From the data below, copy each line that includes the word "gegen".

- Opening Delimiter -

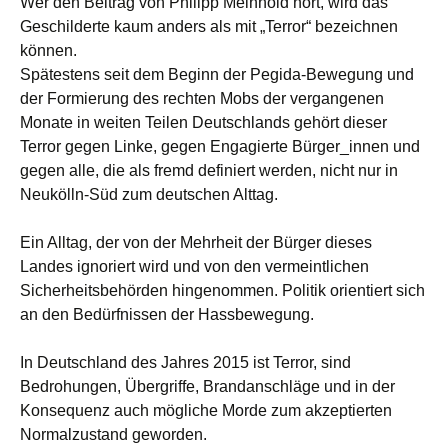
Wer den Beitrag von Philipp Meinhold hört, wird das
Geschilderte kaum anders als mit „Terror“ bezeichnen
können.
Spätestens seit dem Beginn der Pegida-Bewegung und
der Formierung des rechten Mobs der vergangenen
Monate in weiten Teilen Deutschlands gehört dieser
Terror gegen Linke, gegen Engagierte Bürger_innen und
gegen alle, die als fremd definiert werden, nicht nur in
Neukölln-Süd zum deutschen Alttag.
Ein Alltag, der von der Mehrheit der Bürger dieses
Landes ignoriert wird und von den vermeintlichen
Sicherheitsbehörden hingenommen. Politik orientiert sich
an den Bedürfnissen der Hassbewegung.
In Deutschland des Jahres 2015 ist Terror, sind
Bedrohungen, Übergriffe, Brandanschläge und in der
Konsequenz auch mögliche Morde zum akzeptierten
Normalzustand geworden.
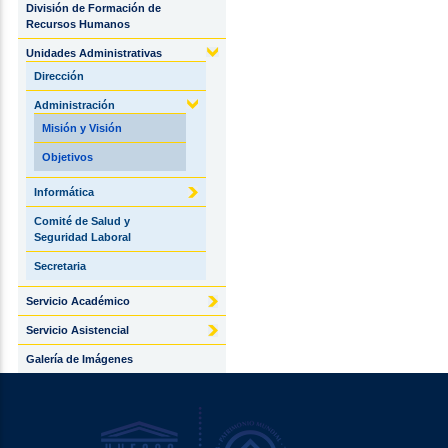
División de Formación de
Recursos Humanos
Unidades Administrativas
Dirección
Administración
Misión y Visión
Objetivos
Informática
Comité de Salud y
Seguridad Laboral
Secretaria
Servicio Académico
Servicio Asistencial
Galería de Imágenes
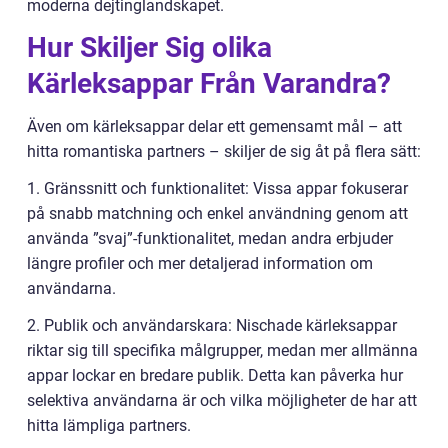
moderna dejtinglandskapet.
Hur Skiljer Sig olika
Kärleksappar Från Varandra?
Även om kärleksappar delar ett gemensamt mål – att
hitta romantiska partners – skiljer de sig åt på flera sätt:
1. Gränssnitt och funktionalitet: Vissa appar fokuserar
på snabb matchning och enkel användning genom att
använda ”svaj”-funktionalitet, medan andra erbjuder
längre profiler och mer detaljerad information om
användarna.
2. Publik och användarskara: Nischade kärleksappar
riktar sig till specifika målgrupper, medan mer allmänna
appar lockar en bredare publik. Detta kan påverka hur
selektiva användarna är och vilka möjligheter de har att
hitta lämpliga partners.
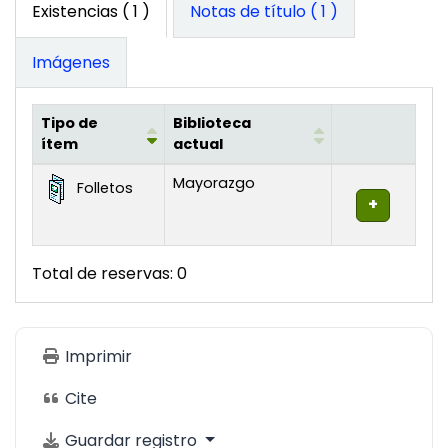
Existencias
( 1 )
Notas de título ( 1 )
Imágenes
Tipo de
Biblioteca
ítem
actual
Existencias
Mayorazgo
Folletos
Total de reservas: 0
Imprimir
Cite
Guardar registro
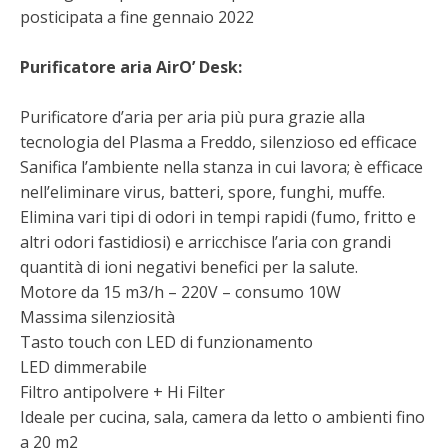
posticipata a fine gennaio 2022
era:
è:
385,00€.
295,00€.
Purificatore aria AirO’ Desk:
Purificatore d’aria per aria più pura grazie alla
tecnologia del Plasma a Freddo, silenzioso ed efficace
Sanifica l’ambiente nella stanza in cui lavora; è efficace
nell’eliminare virus, batteri, spore, funghi, muffe.
Elimina vari tipi di odori in tempi rapidi (fumo, fritto e
altri odori fastidiosi) e arricchisce l’aria con grandi
quantità di ioni negativi benefici per la salute.
Motore da 15 m3/h – 220V – consumo 10W
Massima silenziosità
Tasto touch con LED di funzionamento
LED dimmerabile
Filtro antipolvere + Hi Filter
Ideale per cucina, sala, camera da letto o ambienti fino
a 20 m2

- Closing Delimiter -

# [Your solution]
Terror gegen Linke, gegen Engagierte Bürger_innen und
gegen alle, die als fremd definiert werden, nicht nur in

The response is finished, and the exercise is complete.